Exercise goal —
Copy word for word the entries from the very beginning up to and including the line containing "The value of Feb".

Chart reading exercises:
=== Begin Enclosure ===
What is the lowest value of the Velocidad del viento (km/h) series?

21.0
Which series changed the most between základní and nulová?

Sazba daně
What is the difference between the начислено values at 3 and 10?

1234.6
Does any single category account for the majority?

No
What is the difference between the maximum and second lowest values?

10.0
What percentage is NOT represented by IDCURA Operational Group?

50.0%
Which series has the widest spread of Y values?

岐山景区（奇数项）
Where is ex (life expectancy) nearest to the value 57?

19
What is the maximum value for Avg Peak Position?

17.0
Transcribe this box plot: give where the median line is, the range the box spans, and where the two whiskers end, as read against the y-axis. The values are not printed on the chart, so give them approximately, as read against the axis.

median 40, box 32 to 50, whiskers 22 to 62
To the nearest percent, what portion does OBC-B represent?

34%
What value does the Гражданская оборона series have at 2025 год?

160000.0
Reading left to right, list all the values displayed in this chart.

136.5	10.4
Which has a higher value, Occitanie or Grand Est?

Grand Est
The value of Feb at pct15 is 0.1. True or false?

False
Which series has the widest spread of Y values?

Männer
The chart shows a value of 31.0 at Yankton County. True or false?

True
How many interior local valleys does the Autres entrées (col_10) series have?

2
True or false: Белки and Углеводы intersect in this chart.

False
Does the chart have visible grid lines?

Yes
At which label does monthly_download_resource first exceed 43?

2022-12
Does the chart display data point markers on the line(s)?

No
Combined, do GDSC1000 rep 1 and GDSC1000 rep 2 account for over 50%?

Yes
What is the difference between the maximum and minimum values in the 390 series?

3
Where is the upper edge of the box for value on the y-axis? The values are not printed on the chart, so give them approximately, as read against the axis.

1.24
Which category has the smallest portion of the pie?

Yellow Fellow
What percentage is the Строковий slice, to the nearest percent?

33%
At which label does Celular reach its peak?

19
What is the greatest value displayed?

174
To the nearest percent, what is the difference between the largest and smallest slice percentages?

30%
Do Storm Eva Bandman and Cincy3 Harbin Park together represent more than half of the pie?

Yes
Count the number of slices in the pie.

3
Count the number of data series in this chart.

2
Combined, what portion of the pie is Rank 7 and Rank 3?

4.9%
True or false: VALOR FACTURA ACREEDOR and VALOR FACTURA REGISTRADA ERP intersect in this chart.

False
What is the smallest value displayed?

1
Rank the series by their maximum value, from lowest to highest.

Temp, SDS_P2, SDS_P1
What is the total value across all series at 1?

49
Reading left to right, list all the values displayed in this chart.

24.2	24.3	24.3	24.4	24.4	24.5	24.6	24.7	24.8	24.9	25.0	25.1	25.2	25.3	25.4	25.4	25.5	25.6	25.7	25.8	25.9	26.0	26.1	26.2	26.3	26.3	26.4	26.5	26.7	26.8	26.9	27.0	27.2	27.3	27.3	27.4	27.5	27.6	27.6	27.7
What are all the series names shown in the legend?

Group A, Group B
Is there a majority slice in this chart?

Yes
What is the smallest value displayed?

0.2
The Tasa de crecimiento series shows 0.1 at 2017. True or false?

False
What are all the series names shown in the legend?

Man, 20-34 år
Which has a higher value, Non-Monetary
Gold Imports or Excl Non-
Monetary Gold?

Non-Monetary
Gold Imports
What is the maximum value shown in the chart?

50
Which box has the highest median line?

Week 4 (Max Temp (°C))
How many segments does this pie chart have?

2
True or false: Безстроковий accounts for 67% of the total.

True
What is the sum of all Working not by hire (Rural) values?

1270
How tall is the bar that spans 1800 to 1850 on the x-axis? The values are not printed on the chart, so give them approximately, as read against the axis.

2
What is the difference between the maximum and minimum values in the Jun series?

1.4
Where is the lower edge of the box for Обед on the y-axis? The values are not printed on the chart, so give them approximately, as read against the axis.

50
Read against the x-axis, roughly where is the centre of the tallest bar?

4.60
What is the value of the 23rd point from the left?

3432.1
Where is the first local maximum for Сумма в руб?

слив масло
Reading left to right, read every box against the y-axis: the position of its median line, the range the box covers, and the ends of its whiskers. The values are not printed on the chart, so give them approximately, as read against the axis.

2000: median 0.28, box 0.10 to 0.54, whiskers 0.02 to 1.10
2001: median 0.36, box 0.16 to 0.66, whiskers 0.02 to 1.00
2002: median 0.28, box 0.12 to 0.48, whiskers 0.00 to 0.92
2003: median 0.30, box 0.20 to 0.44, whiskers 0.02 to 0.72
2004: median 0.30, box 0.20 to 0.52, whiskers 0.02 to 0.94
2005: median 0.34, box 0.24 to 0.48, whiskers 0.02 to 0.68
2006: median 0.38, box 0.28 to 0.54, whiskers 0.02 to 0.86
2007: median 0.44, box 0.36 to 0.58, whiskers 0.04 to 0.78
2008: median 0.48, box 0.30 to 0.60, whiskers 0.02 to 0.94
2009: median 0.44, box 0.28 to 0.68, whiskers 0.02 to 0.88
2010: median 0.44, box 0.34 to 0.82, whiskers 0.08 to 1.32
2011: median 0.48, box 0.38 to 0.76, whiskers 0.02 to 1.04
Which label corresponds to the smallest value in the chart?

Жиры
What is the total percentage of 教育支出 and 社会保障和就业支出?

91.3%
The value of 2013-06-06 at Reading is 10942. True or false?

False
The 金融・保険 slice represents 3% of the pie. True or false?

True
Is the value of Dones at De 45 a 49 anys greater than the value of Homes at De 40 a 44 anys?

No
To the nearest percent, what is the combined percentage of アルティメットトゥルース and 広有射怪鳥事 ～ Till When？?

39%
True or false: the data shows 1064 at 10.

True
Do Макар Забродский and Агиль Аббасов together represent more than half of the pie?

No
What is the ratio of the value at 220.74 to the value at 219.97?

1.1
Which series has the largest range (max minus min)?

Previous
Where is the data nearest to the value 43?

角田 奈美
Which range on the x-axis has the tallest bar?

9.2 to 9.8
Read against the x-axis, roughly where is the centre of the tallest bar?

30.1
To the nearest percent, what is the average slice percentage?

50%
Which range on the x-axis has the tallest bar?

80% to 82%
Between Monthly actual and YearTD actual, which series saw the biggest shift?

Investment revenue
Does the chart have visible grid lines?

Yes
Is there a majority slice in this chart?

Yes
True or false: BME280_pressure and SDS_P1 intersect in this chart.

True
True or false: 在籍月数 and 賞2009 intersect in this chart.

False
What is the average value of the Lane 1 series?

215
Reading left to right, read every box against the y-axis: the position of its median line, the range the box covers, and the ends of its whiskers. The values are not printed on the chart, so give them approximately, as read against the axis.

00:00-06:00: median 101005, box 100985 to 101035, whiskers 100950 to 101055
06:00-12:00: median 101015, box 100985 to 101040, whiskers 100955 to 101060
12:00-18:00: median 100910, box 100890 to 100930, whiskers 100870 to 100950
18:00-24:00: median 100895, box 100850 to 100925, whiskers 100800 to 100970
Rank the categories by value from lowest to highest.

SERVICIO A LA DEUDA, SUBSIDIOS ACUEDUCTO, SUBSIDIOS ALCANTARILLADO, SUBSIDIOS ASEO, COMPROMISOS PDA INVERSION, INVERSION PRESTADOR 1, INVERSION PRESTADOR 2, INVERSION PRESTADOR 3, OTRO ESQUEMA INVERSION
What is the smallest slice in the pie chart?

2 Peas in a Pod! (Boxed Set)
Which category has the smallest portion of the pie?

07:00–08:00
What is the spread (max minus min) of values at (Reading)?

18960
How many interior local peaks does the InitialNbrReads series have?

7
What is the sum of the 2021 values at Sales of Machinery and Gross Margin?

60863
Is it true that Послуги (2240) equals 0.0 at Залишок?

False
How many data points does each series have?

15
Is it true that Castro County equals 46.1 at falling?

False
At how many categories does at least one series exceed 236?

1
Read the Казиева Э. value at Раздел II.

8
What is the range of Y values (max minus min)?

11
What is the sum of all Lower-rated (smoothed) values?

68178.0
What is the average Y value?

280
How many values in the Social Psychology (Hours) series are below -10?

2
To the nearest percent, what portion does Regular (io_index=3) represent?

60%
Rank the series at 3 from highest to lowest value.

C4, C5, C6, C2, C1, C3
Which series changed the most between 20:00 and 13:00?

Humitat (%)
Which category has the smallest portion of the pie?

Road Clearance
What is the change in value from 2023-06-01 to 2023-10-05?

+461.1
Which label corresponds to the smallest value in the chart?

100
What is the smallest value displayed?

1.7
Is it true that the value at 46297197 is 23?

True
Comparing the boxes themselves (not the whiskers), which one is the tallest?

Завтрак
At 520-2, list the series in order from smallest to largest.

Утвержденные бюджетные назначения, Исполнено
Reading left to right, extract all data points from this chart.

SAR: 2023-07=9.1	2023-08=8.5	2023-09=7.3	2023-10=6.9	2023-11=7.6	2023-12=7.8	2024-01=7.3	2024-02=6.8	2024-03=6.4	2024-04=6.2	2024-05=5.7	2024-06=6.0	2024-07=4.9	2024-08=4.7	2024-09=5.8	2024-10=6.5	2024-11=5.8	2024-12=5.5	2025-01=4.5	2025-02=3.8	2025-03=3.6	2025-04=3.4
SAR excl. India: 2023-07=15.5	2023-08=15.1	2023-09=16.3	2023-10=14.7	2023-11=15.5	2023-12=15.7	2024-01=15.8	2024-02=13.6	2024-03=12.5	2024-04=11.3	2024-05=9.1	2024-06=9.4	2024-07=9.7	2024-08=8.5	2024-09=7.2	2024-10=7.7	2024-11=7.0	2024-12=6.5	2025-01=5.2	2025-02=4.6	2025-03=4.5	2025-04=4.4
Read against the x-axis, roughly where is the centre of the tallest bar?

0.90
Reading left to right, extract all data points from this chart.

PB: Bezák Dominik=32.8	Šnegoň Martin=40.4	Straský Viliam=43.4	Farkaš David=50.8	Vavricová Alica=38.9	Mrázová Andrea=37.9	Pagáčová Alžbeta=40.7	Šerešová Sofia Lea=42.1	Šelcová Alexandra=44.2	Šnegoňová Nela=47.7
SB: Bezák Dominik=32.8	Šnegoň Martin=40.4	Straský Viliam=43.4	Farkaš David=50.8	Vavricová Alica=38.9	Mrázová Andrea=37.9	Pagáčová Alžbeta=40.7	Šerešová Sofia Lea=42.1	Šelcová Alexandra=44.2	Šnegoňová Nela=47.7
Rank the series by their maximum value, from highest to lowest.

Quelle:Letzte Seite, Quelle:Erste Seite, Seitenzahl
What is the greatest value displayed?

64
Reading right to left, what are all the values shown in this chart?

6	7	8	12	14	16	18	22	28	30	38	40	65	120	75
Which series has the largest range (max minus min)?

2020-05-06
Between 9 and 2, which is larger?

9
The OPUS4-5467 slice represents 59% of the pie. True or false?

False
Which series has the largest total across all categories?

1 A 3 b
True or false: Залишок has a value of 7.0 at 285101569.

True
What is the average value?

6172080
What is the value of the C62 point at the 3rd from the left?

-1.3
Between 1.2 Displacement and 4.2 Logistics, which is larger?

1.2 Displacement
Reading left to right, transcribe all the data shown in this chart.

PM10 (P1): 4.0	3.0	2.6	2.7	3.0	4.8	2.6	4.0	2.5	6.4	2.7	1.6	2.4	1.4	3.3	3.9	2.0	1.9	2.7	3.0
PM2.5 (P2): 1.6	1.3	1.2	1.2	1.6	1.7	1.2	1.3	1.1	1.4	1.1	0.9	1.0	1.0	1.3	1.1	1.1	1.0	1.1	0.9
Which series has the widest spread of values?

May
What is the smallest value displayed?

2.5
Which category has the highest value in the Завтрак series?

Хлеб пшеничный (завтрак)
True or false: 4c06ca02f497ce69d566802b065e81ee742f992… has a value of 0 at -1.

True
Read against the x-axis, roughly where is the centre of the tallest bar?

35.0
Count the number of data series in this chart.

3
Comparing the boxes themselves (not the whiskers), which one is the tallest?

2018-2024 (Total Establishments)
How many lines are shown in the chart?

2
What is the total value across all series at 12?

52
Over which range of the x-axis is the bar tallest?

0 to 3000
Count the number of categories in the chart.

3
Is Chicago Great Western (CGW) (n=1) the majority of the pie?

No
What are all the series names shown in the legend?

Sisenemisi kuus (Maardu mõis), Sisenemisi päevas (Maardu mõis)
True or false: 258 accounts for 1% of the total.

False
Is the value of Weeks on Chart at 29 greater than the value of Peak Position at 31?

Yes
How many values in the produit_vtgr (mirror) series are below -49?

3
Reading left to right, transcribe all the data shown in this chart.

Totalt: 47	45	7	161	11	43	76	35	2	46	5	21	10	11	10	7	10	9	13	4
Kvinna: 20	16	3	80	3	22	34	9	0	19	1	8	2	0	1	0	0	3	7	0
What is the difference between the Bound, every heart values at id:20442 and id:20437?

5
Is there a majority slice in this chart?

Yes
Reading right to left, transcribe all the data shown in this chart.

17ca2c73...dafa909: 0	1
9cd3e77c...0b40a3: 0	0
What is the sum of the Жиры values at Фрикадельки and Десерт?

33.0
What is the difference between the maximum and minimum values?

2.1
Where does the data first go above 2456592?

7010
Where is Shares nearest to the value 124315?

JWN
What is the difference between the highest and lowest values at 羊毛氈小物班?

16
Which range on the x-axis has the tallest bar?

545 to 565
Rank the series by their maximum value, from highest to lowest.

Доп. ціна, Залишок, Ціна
=== End Enclosure ===
Answer to this problem —
What is the lowest value of the Velocidad del viento (km/h) series?

21.0
Which series changed the most between základní and nulová?

Sazba daně
What is the difference between the начислено values at 3 and 10?

1234.6
Does any single category account for the majority?

No
What is the difference between the maximum and second lowest values?

10.0
What percentage is NOT represented by IDCURA Operational Group?

50.0%
Which series has the widest spread of Y values?

岐山景区（奇数项）
Where is ex (life expectancy) nearest to the value 57?

19
What is the maximum value for Avg Peak Position?

17.0
Transcribe this box plot: give where the median line is, the range the box spans, and where the two whiskers end, as read against the y-axis. The values are not printed on the chart, so give them approximately, as read against the axis.

median 40, box 32 to 50, whiskers 22 to 62
To the nearest percent, what portion does OBC-B represent?

34%
What value does the Гражданская оборона series have at 2025 год?

160000.0
Reading left to right, list all the values displayed in this chart.

136.5	10.4
Which has a higher value, Occitanie or Grand Est?

Grand Est
The value of Feb at pct15 is 0.1. True or false?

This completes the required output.